Goal of the exercise
Please output every line of this listing exactly as it appears, with nothing added or left out.

Supplied records
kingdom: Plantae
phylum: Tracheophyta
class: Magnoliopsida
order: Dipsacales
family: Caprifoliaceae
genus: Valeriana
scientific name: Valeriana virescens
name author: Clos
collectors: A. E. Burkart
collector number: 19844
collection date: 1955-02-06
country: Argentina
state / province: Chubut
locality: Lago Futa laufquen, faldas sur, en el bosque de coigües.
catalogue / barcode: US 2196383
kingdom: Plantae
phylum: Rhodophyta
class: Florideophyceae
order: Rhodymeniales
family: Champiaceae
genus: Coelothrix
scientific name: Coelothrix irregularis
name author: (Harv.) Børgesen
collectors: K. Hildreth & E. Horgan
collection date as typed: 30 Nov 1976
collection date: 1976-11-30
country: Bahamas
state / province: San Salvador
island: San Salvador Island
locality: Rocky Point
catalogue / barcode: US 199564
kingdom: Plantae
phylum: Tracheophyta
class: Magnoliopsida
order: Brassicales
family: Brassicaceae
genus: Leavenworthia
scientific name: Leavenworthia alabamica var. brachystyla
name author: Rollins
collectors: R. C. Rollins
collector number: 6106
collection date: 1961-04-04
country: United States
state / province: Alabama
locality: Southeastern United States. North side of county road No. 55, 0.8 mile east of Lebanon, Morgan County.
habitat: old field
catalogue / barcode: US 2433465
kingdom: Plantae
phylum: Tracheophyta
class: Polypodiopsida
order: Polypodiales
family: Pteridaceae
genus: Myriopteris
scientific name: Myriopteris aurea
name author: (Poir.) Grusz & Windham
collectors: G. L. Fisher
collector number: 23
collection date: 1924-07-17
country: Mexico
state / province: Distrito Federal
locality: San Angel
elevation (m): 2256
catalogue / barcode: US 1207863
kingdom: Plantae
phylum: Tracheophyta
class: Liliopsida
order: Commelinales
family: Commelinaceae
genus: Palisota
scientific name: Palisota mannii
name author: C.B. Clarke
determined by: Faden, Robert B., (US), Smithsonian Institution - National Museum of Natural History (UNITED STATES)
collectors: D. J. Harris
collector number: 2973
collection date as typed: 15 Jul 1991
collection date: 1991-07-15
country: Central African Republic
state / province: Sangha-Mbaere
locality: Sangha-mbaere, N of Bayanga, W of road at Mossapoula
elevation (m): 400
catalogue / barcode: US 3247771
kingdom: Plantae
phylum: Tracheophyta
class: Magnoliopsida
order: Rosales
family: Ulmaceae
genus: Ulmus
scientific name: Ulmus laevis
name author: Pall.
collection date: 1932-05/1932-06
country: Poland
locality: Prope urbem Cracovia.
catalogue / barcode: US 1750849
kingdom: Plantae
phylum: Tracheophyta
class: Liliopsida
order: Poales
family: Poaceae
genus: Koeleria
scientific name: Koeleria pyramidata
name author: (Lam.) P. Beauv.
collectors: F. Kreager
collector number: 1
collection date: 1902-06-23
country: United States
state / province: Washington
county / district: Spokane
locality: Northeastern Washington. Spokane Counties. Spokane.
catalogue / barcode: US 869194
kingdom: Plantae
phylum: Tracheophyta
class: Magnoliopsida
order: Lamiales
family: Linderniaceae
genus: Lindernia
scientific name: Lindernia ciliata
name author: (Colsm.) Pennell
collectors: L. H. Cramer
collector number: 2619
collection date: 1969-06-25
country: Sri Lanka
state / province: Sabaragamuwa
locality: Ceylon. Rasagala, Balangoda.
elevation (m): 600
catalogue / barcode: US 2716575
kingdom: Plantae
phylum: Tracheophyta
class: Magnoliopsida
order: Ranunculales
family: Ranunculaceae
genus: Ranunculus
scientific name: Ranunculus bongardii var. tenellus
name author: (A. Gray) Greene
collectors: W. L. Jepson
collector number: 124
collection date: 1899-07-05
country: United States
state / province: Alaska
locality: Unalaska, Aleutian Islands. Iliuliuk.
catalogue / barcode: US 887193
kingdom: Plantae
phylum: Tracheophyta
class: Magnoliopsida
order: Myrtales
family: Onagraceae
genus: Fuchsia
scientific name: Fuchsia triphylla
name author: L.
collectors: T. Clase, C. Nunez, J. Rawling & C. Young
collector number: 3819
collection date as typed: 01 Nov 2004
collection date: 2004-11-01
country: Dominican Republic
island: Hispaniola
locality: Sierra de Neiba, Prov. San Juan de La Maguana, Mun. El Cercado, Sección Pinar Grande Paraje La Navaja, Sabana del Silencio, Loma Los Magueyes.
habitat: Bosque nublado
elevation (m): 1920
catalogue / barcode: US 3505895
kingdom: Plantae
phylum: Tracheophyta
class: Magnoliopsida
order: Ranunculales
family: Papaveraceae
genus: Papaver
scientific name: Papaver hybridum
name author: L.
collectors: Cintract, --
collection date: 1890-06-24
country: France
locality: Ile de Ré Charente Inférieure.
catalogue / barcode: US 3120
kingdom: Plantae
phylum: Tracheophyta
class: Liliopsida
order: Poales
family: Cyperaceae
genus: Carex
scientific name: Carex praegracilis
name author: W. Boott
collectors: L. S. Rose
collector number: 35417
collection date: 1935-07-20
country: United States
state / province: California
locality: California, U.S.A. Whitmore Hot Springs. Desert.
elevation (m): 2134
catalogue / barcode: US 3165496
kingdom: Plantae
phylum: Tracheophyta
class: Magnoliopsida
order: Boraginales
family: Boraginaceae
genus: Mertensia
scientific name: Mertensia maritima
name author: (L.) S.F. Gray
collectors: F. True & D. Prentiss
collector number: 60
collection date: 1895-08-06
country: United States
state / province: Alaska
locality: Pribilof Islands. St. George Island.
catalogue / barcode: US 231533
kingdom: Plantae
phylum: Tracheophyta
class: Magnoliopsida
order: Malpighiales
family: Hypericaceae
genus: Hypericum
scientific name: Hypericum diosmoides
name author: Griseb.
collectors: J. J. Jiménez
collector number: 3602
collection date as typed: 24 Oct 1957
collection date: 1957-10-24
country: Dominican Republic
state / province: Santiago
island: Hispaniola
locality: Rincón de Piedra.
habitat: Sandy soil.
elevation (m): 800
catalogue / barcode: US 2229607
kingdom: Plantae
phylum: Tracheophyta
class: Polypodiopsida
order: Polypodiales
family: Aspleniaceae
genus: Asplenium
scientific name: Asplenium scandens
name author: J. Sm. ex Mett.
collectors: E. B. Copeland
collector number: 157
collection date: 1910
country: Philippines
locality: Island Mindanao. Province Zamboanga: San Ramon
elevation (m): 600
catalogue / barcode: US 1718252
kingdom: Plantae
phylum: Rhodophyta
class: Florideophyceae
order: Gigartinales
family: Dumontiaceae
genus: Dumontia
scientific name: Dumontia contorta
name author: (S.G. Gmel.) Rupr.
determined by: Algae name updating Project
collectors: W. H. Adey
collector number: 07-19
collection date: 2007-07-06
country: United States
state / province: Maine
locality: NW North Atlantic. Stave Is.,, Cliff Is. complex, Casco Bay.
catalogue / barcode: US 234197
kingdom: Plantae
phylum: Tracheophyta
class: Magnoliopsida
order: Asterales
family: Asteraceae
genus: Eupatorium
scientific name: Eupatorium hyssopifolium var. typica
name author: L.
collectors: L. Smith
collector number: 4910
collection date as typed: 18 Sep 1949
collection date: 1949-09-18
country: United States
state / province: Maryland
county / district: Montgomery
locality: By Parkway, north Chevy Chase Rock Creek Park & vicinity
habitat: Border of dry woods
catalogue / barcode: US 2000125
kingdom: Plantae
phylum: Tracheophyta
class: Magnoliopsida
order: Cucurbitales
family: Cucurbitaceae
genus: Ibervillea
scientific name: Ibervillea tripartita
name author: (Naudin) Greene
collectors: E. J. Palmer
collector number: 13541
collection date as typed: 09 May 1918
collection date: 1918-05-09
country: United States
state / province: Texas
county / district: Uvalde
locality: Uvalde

Result of this exercise
kingdom: Plantae
phylum: Tracheophyta
class: Magnoliopsida
order: Dipsacales
family: Caprifoliaceae
genus: Valeriana
scientific name: Valeriana virescens
name author: Clos
collectors: A. E. Burkart
collector number: 19844
collection date: 1955-02-06
country: Argentina
state / province: Chubut
locality: Lago Futa laufquen, faldas sur, en el bosque de coigües.
catalogue / barcode: US 2196383
kingdom: Plantae
phylum: Rhodophyta
class: Florideophyceae
order: Rhodymeniales
family: Champiaceae
genus: Coelothrix
scientific name: Coelothrix irregularis
name author: (Harv.) Børgesen
collectors: K. Hildreth & E. Horgan
collection date as typed: 30 Nov 1976
collection date: 1976-11-30
country: Bahamas
state / province: San Salvador
island: San Salvador Island
locality: Rocky Point
catalogue / barcode: US 199564
kingdom: Plantae
phylum: Tracheophyta
class: Magnoliopsida
order: Brassicales
family: Brassicaceae
genus: Leavenworthia
scientific name: Leavenworthia alabamica var. brachystyla
name author: Rollins
collectors: R. C. Rollins
collector number: 6106
collection date: 1961-04-04
country: United States
state / province: Alabama
locality: Southeastern United States. North side of county road No. 55, 0.8 mile east of Lebanon, Morgan County.
habitat: old field
catalogue / barcode: US 2433465
kingdom: Plantae
phylum: Tracheophyta
class: Polypodiopsida
order: Polypodiales
family: Pteridaceae
genus: Myriopteris
scientific name: Myriopteris aurea
name author: (Poir.) Grusz & Windham
collectors: G. L. Fisher
collector number: 23
collection date: 1924-07-17
country: Mexico
state / province: Distrito Federal
locality: San Angel
elevation (m): 2256
catalogue / barcode: US 1207863
kingdom: Plantae
phylum: Tracheophyta
class: Liliopsida
order: Commelinales
family: Commelinaceae
genus: Palisota
scientific name: Palisota mannii
name author: C.B. Clarke
determined by: Faden, Robert B., (US), Smithsonian Institution - National Museum of Natural History (UNITED STATES)
collectors: D. J. Harris
collector number: 2973
collection date as typed: 15 Jul 1991
collection date: 1991-07-15
country: Central African Republic
state / province: Sangha-Mbaere
locality: Sangha-mbaere, N of Bayanga, W of road at Mossapoula
elevation (m): 400
catalogue / barcode: US 3247771
kingdom: Plantae
phylum: Tracheophyta
class: Magnoliopsida
order: Rosales
family: Ulmaceae
genus: Ulmus
scientific name: Ulmus laevis
name author: Pall.
collection date: 1932-05/1932-06
country: Poland
locality: Prope urbem Cracovia.
catalogue / barcode: US 1750849
kingdom: Plantae
phylum: Tracheophyta
class: Liliopsida
order: Poales
family: Poaceae
genus: Koeleria
scientific name: Koeleria pyramidata
name author: (Lam.) P. Beauv.
collectors: F. Kreager
collector number: 1
collection date: 1902-06-23
country: United States
state / province: Washington
county / district: Spokane
locality: Northeastern Washington. Spokane Counties. Spokane.
catalogue / barcode: US 869194
kingdom: Plantae
phylum: Tracheophyta
class: Magnoliopsida
order: Lamiales
family: Linderniaceae
genus: Lindernia
scientific name: Lindernia ciliata
name author: (Colsm.) Pennell
collectors: L. H. Cramer
collector number: 2619
collection date: 1969-06-25
country: Sri Lanka
state / province: Sabaragamuwa
locality: Ceylon. Rasagala, Balangoda.
elevation (m): 600
catalogue / barcode: US 2716575
kingdom: Plantae
phylum: Tracheophyta
class: Magnoliopsida
order: Ranunculales
family: Ranunculaceae
genus: Ranunculus
scientific name: Ranunculus bongardii var. tenellus
name author: (A. Gray) Greene
collectors: W. L. Jepson
collector number: 124
collection date: 1899-07-05
country: United States
state / province: Alaska
locality: Unalaska, Aleutian Islands. Iliuliuk.
catalogue / barcode: US 887193
kingdom: Plantae
phylum: Tracheophyta
class: Magnoliopsida
order: Myrtales
family: Onagraceae
genus: Fuchsia
scientific name: Fuchsia triphylla
name author: L.
collectors: T. Clase, C. Nunez, J. Rawling & C. Young
collector number: 3819
collection date as typed: 01 Nov 2004
collection date: 2004-11-01
country: Dominican Republic
island: Hispaniola
locality: Sierra de Neiba, Prov. San Juan de La Maguana, Mun. El Cercado, Sección Pinar Grande Paraje La Navaja, Sabana del Silencio, Loma Los Magueyes.
habitat: Bosque nublado
elevation (m): 1920
catalogue / barcode: US 3505895
kingdom: Plantae
phylum: Tracheophyta
class: Magnoliopsida
order: Ranunculales
family: Papaveraceae
genus: Papaver
scientific name: Papaver hybridum
name author: L.
collectors: Cintract, --
collection date: 1890-06-24
country: France
locality: Ile de Ré Charente Inférieure.
catalogue / barcode: US 3120
kingdom: Plantae
phylum: Tracheophyta
class: Liliopsida
order: Poales
family: Cyperaceae
genus: Carex
scientific name: Carex praegracilis
name author: W. Boott
collectors: L. S. Rose
collector number: 35417
collection date: 1935-07-20
country: United States
state / province: California
locality: California, U.S.A. Whitmore Hot Springs. Desert.
elevation (m): 2134
catalogue / barcode: US 3165496
kingdom: Plantae
phylum: Tracheophyta
class: Magnoliopsida
order: Boraginales
family: Boraginaceae
genus: Mertensia
scientific name: Mertensia maritima
name author: (L.) S.F. Gray
collectors: F. True & D. Prentiss
collector number: 60
collection date: 1895-08-06
country: United States
state / province: Alaska
locality: Pribilof Islands. St. George Island.
catalogue / barcode: US 231533
kingdom: Plantae
phylum: Tracheophyta
class: Magnoliopsida
order: Malpighiales
family: Hypericaceae
genus: Hypericum
scientific name: Hypericum diosmoides
name author: Griseb.
collectors: J. J. Jiménez
collector number: 3602
collection date as typed: 24 Oct 1957
collection date: 1957-10-24
country: Dominican Republic
state / province: Santiago
island: Hispaniola
locality: Rincón de Piedra.
habitat: Sandy soil.
elevation (m): 800
catalogue / barcode: US 2229607
kingdom: Plantae
phylum: Tracheophyta
class: Polypodiopsida
order: Polypodiales
family: Aspleniaceae
genus: Asplenium
scientific name: Asplenium scandens
name author: J. Sm. ex Mett.
collectors: E. B. Copeland
collector number: 157
collection date: 1910
country: Philippines
locality: Island Mindanao. Province Zamboanga: San Ramon
elevation (m): 600
catalogue / barcode: US 1718252
kingdom: Plantae
phylum: Rhodophyta
class: Florideophyceae
order: Gigartinales
family: Dumontiaceae
genus: Dumontia
scientific name: Dumontia contorta
name author: (S.G. Gmel.) Rupr.
determined by: Algae name updating Project
collectors: W. H. Adey
collector number: 07-19
collection date: 2007-07-06
country: United States
state / province: Maine
locality: NW North Atlantic. Stave Is.,, Cliff Is. complex, Casco Bay.
catalogue / barcode: US 234197
kingdom: Plantae
phylum: Tracheophyta
class: Magnoliopsida
order: Asterales
family: Asteraceae
genus: Eupatorium
scientific name: Eupatorium hyssopifolium var. typica
name author: L.
collectors: L. Smith
collector number: 4910
collection date as typed: 18 Sep 1949
collection date: 1949-09-18
country: United States
state / province: Maryland
county / district: Montgomery
locality: By Parkway, north Chevy Chase Rock Creek Park & vicinity
habitat: Border of dry woods
catalogue / barcode: US 2000125
kingdom: Plantae
phylum: Tracheophyta
class: Magnoliopsida
order: Cucurbitales
family: Cucurbitaceae
genus: Ibervillea
scientific name: Ibervillea tripartita
name author: (Naudin) Greene
collectors: E. J. Palmer
collector number: 13541
collection date as typed: 09 May 1918
collection date: 1918-05-09
country: United States
state / province: Texas
county / district: Uvalde
locality: Uvalde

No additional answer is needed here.